(Stored items)
####

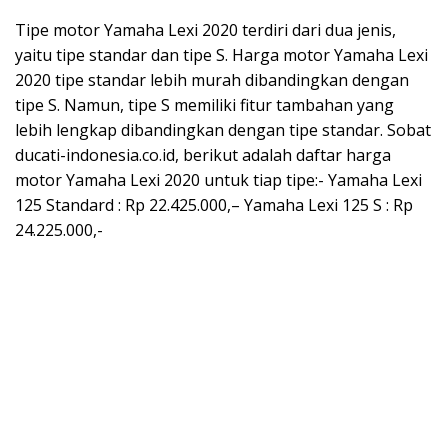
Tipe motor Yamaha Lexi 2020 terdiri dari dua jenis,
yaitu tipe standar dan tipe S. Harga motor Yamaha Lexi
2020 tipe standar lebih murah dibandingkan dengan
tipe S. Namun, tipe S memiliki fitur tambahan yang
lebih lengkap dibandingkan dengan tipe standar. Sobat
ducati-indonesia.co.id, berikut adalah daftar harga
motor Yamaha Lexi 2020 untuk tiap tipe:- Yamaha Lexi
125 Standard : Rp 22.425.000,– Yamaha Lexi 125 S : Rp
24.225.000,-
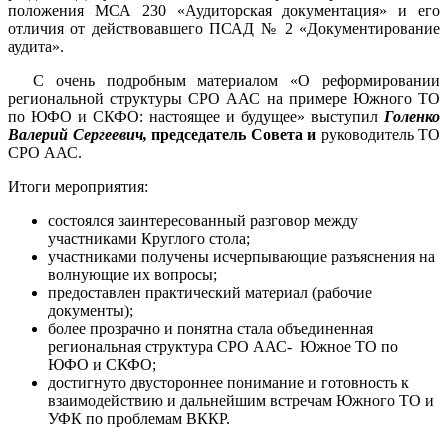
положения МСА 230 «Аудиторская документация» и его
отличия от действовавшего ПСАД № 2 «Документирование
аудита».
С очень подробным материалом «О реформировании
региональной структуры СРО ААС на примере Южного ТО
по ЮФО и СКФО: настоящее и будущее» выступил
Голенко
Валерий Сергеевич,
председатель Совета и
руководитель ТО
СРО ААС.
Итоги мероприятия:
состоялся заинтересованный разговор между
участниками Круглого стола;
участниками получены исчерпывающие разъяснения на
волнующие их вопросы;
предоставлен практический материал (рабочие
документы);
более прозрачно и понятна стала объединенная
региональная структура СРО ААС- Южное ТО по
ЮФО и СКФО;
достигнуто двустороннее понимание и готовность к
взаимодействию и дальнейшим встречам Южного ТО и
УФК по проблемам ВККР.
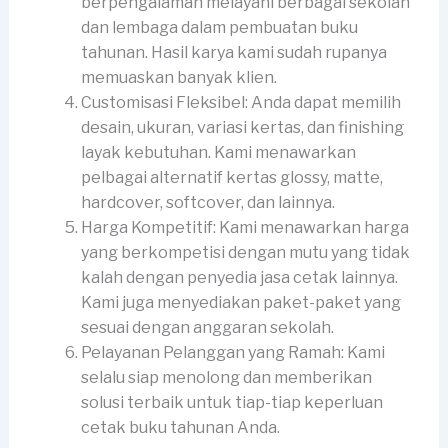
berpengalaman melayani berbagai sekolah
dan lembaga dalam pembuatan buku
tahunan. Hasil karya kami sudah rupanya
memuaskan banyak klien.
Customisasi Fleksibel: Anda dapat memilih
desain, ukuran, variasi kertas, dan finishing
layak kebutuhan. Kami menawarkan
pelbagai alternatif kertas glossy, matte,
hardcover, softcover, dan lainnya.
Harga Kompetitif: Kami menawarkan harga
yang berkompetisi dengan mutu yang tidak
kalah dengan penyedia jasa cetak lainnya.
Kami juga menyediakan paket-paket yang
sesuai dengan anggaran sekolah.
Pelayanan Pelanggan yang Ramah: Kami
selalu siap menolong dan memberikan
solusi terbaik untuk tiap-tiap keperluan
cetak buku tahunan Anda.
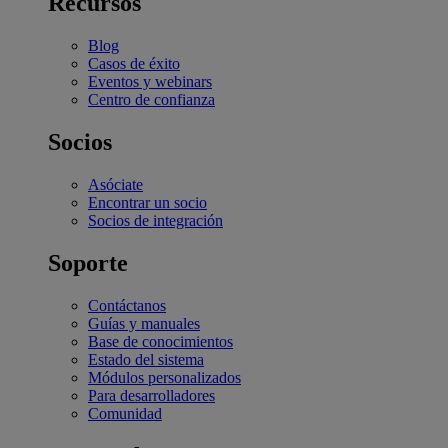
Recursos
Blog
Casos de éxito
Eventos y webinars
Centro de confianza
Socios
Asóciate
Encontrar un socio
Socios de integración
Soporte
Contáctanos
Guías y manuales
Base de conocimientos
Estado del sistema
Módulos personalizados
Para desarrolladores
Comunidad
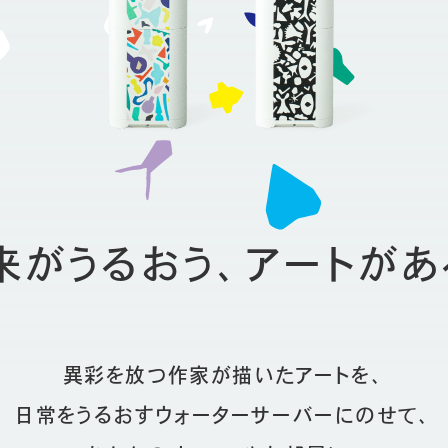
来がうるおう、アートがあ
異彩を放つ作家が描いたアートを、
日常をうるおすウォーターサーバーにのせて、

####

Copy all lines above where "lainnya" is present.

hardcover, softcover, dan lainnya.
kalah dengan penyedia jasa cetak lainnya.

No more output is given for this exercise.